The PIXMA MG7550 forms part of Canon’s new inkjet printer line up. This model combines print, scan and copy functionality with a choice of USB, wired or wireless connectivity to your computer system.
Removing the various elements of packaging and preparing this multifunction device for use took a little longer than other similar units I have looked at in the past. Rather than the plethora of sticky tape that I have come across, almost every inch of this 435 x 370 x 148mm (W x D x H) lacquered black box with rounded corners and tapered top, forming the lid of the scanner unit, comes covered in cling film.
Once all the protective covering has been removed you can then set about inserting the six cartridges that feed the printer. Along with the usual set of black, cyan, magenta and yellow cartridges, the PIXMA MG7550 also has grey and pigment black cartridges with the latter being nearly twice the size of the others. With the cartridges in place, the PIXMA MG7550 automatically sets about producing and printing a test sheet to check on head alignment. This process takes about six minutes or, in my case, nearly 12 minutes as the unit decided its first attempt was not satisfactory and repeated the process.
The PIXMA MG7550 certainly has a stylish appearance and would not look out of place in different environments. Positioned just below the scanner lid is the unit’s touch sensitive control panel. Occupying a central position is a touch screen that displays status messages and menu items. Various touch sensitive buttons are arranged on either side on the screen. Generally these buttons only become visible when they are available for the current mode although this does not apply to the power button and Wi-Fi indicator. To the right of the control panel is the unit’s NFC (Near Field Communication) feature. This allows a smartphone, with an appropriate NFC-compliant application installed, to send content to the printer.
An automatic drop-down paper output tray is mounted on the front of the unit and sits just above a pair of paper input cassettes. The top cassette, with a capacity of 250 sheets, is for use with 10 x 15 and 13 x 18cm photo paper while the lower cassette can handle A4, B5, A5 or letter-size plain or photo paper. With the output paper cover lowered you gain access to memory card slots for MS Duo and SD formats.
There is one feature of the product relating to the paper cassettes which I can not quite make up my mind about. Whenever you remove and replace a paper cassette, a message appears on the touch screen asking you to confirm the size and type of paper being used. This can be annoying if you have not changed the content but it does make sure there is no mistake over the type of media being used.
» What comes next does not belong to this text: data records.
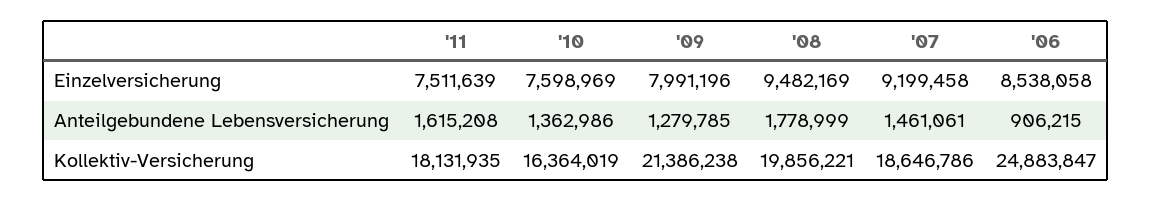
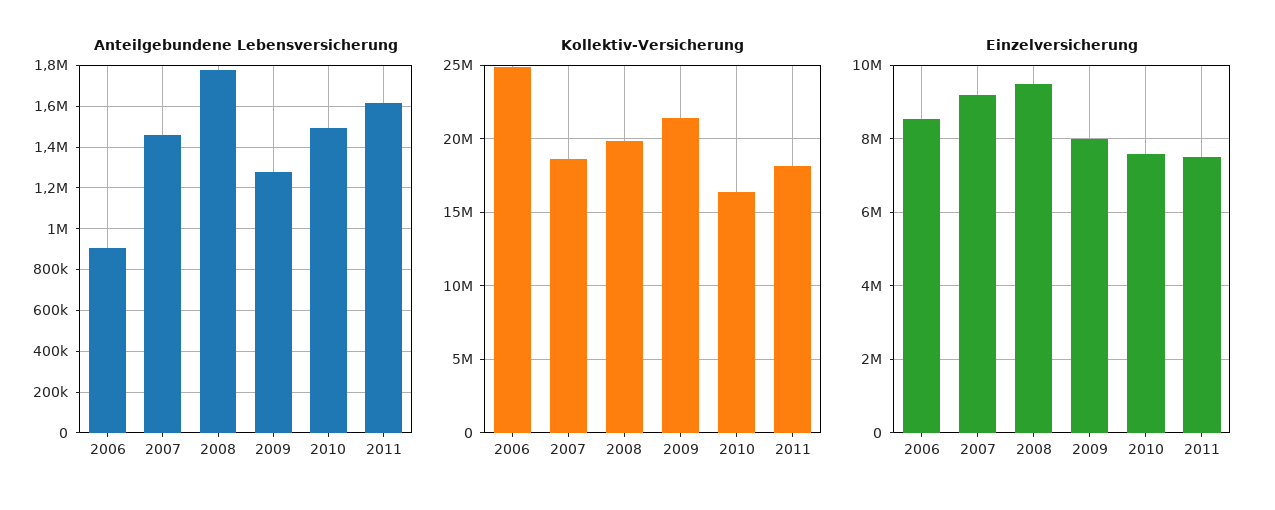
Anteilgebundene Lebensversicherung, '10: 1362986 -> 1500000

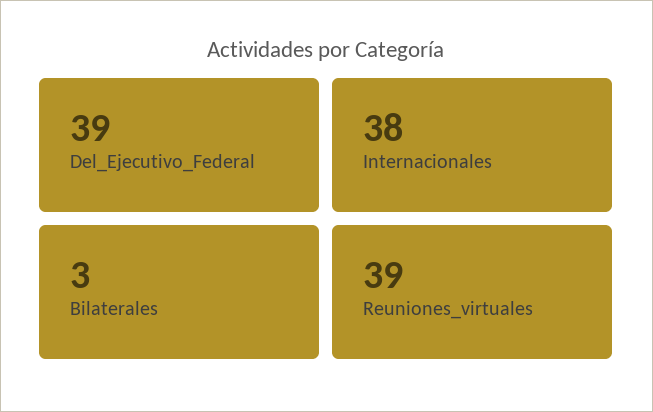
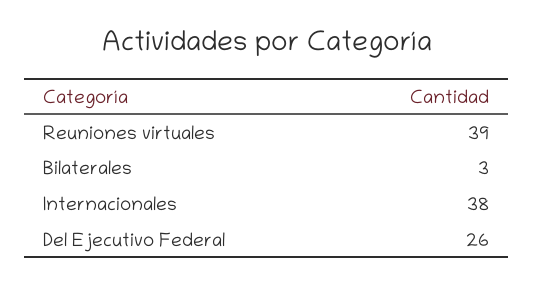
Del_Ejecutivo_Federal: 39 -> 26

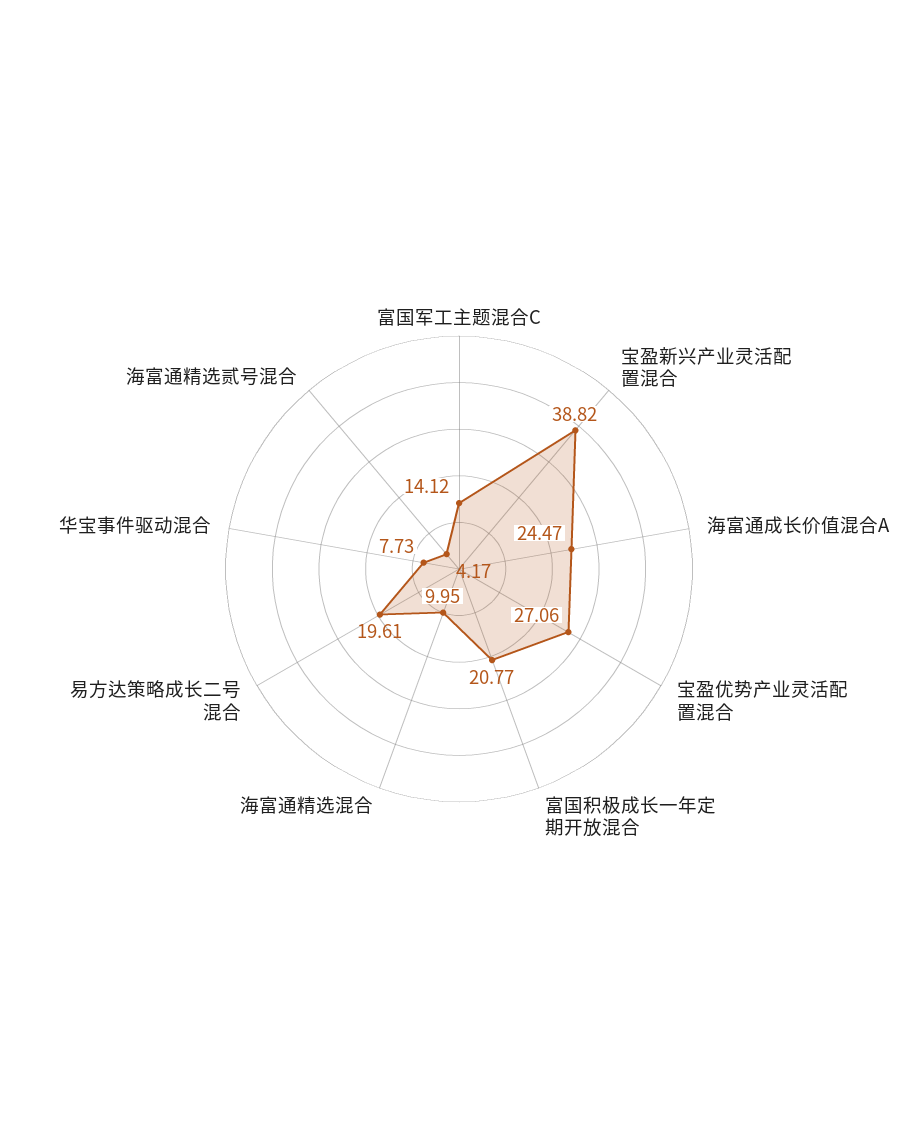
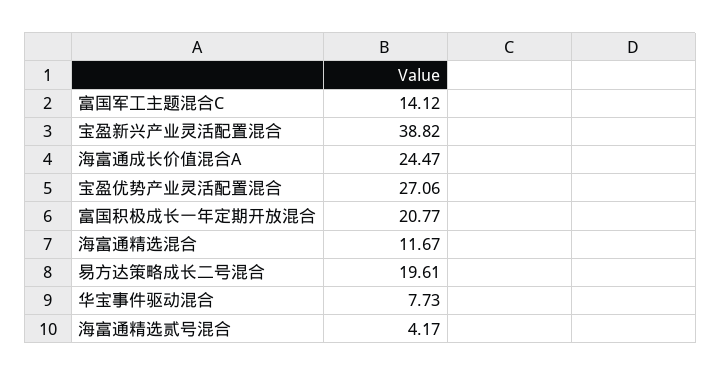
海富通精选混合: 9.95 -> 11.67

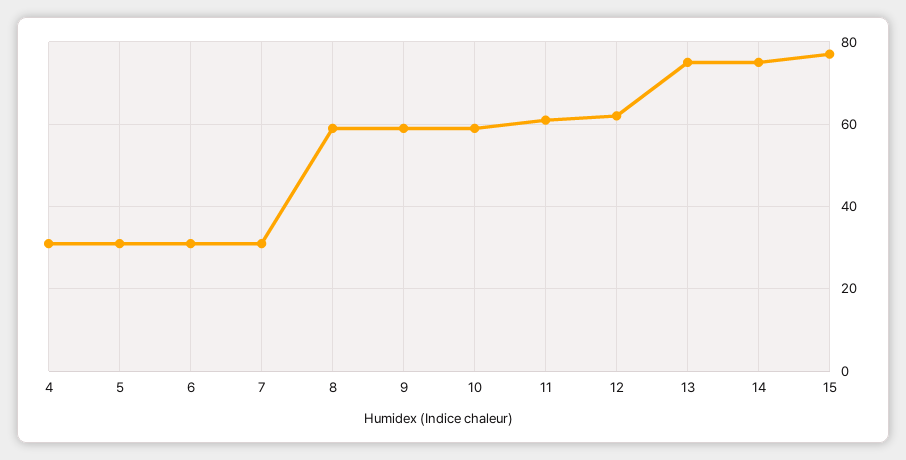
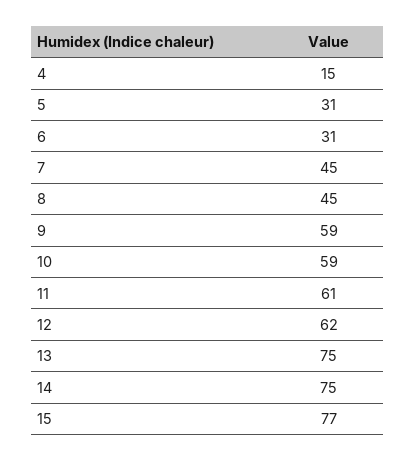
4: 30 -> 15
7: 30 -> 45
8: 60 -> 45

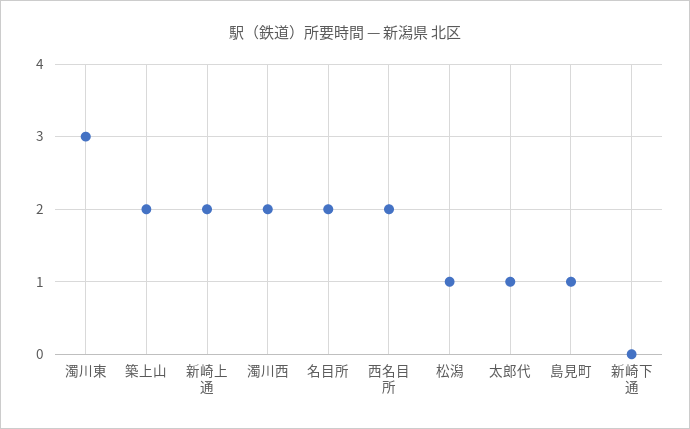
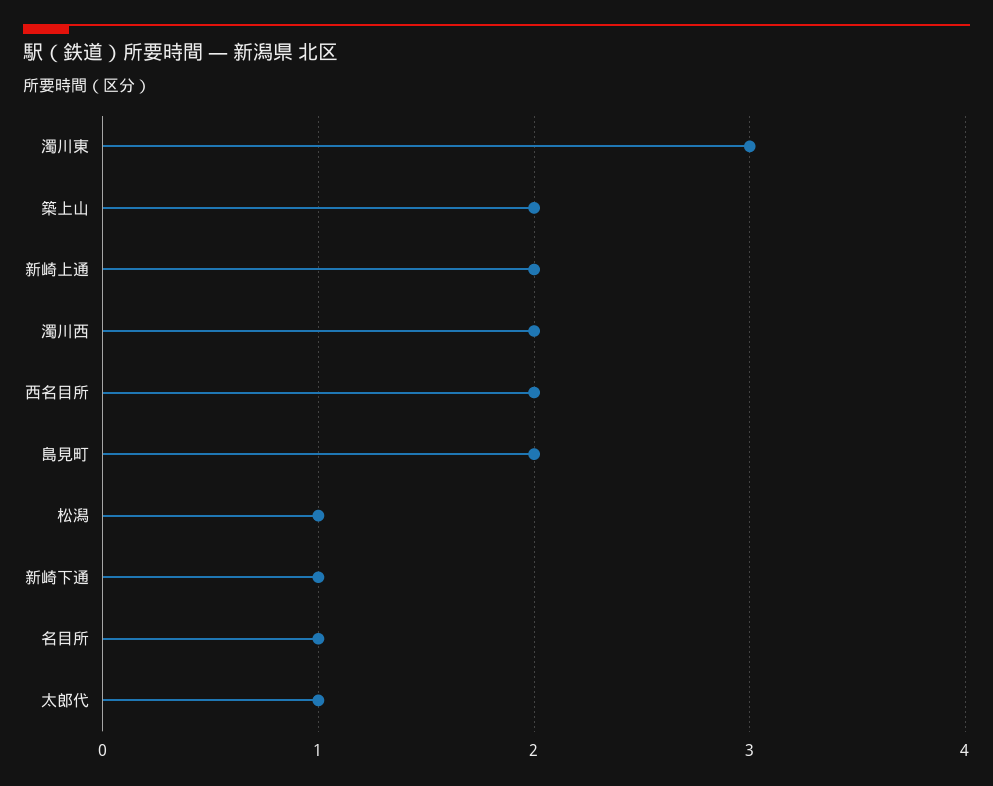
名目所: 2 -> 1
島見町: 1 -> 2
新崎下通: 0 -> 1

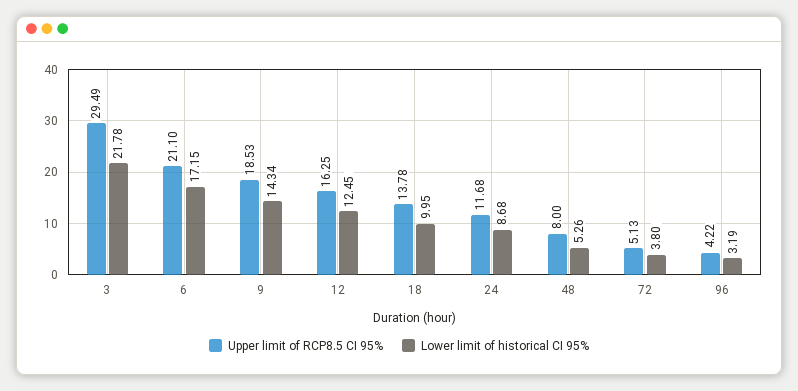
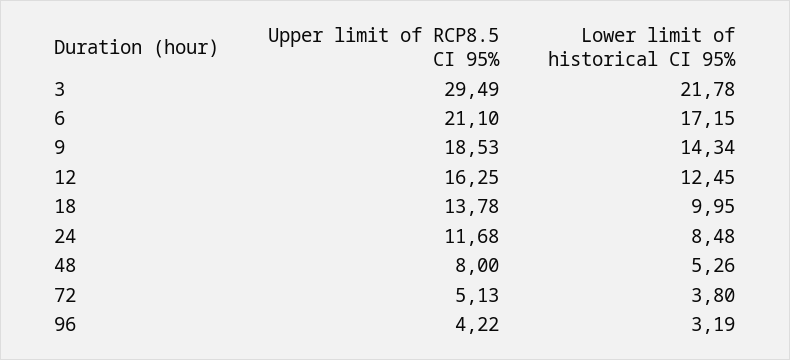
Lower limit of historical CI 95%, 24: 8.68 -> 8.48

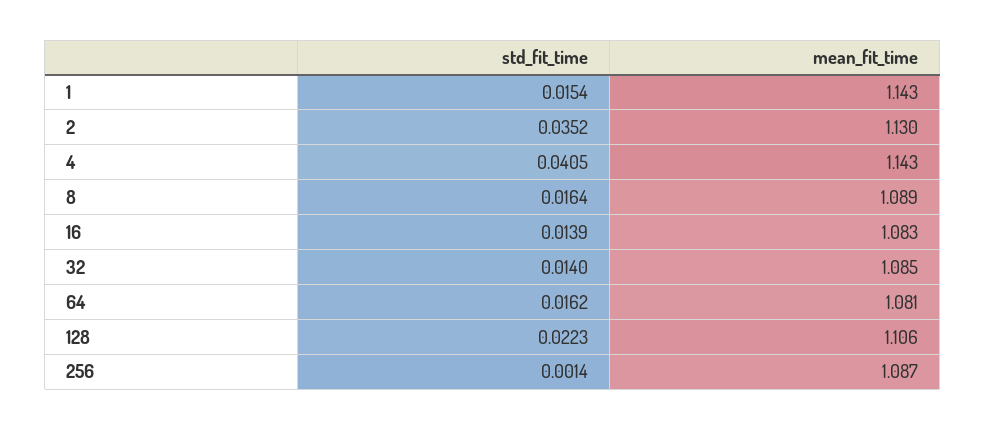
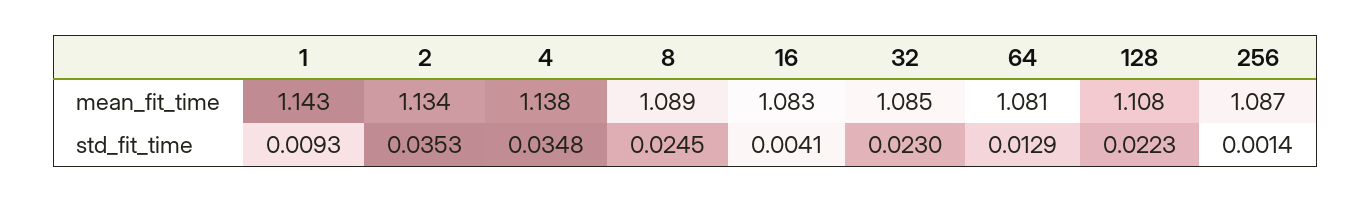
std_fit_time, 1: 0.0154 -> 0.0093
std_fit_time, 2: 0.0352 -> 0.0353
mean_fit_time, 2: 1.13 -> 1.134
std_fit_time, 4: 0.0405 -> 0.0348
mean_fit_time, 4: 1.143 -> 1.138
std_fit_time, 8: 0.0164 -> 0.0245
std_fit_time, 16: 0.0139 -> 0.0041
std_fit_time, 32: 0.014 -> 0.023
std_fit_time, 64: 0.0162 -> 0.0129
mean_fit_time, 128: 1.106 -> 1.108

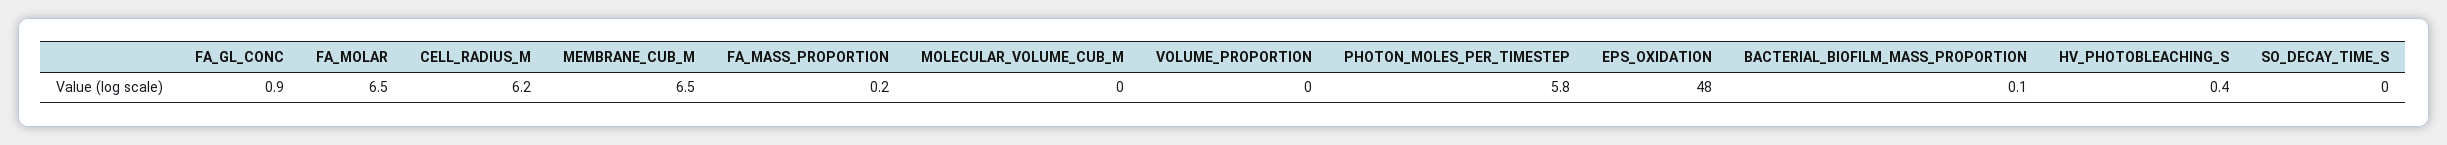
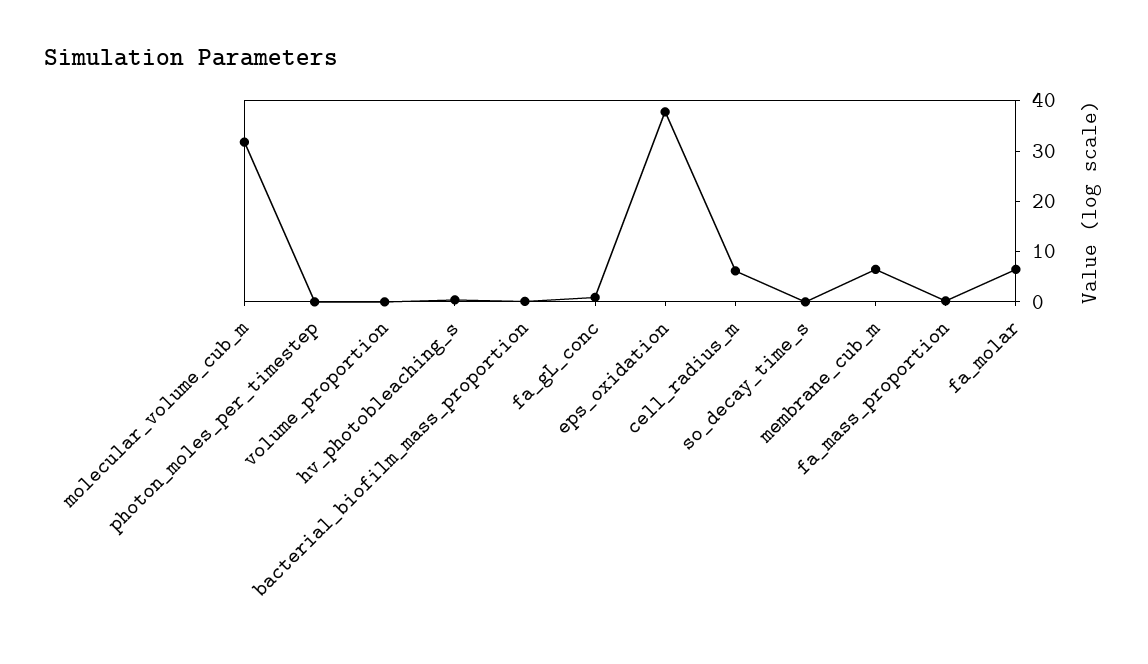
MOLECULAR_VOLUME_CUB_M: 0 -> 32
PHOTON_MOLES_PER_TIMESTEP: 5.8 -> 0
EPS_OXIDATION: 48 -> 38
As mentioned earlier, this multifunction device is a six-cartridge model. These cartridges are inserted into the belly of the printer with access being gained by raising the top of the unit. To ensure each cartridge is firmly seated in its slot, a red light, on the top of the cartridge, will glow as visual confirmation of a correct insertion.
When setting up a wireless connection for this multifunction device you can create this link from the PIXMA MG7550 menu or using the supplied software CD. When I tried the latter method I had to make the initial link using a USB link before setting up a wireless connection. Along with the set up procedure, this CD contains Canon’s usual bundle of drivers and utilities. Included in the software collection are My Printer, My Image Garden, User Manual and Easy WebPrint Ex.
The print driver supplied with this product offers you a choice of Draft, Standard or High quality plus a custom setting. Using my standard 101-word monochrome print test document and a second document with a small full colour image, I tested the three main print quality settings. The results can be seen in the table below.
Print quality was fine even with the fastest Draft mode. It was easier to spot the different between the different modes when examining the small image which has far better definition with High quality. All these test runs were carried out using copy paper.
Switching to various sizes of photo paper, and making use of the My Image Garden software, I achieved the following timings when printing borderless photo prints. Image quality with all the photos was of a high standard.
|A4||10 x 15cm||13 x 18cm|
|2 minutes 15 seconds||10 seconds||27 seconds|
A full colour A4 scan, with a resolution of 9600 x 2400, took 17 seconds to product a single photocopy. A maximum of 99 copies can be created at one time.
Pricing for this model has been set at £189.99. Replacement cartridges are priced at £10.16 for black and £8.70 for the individual colours.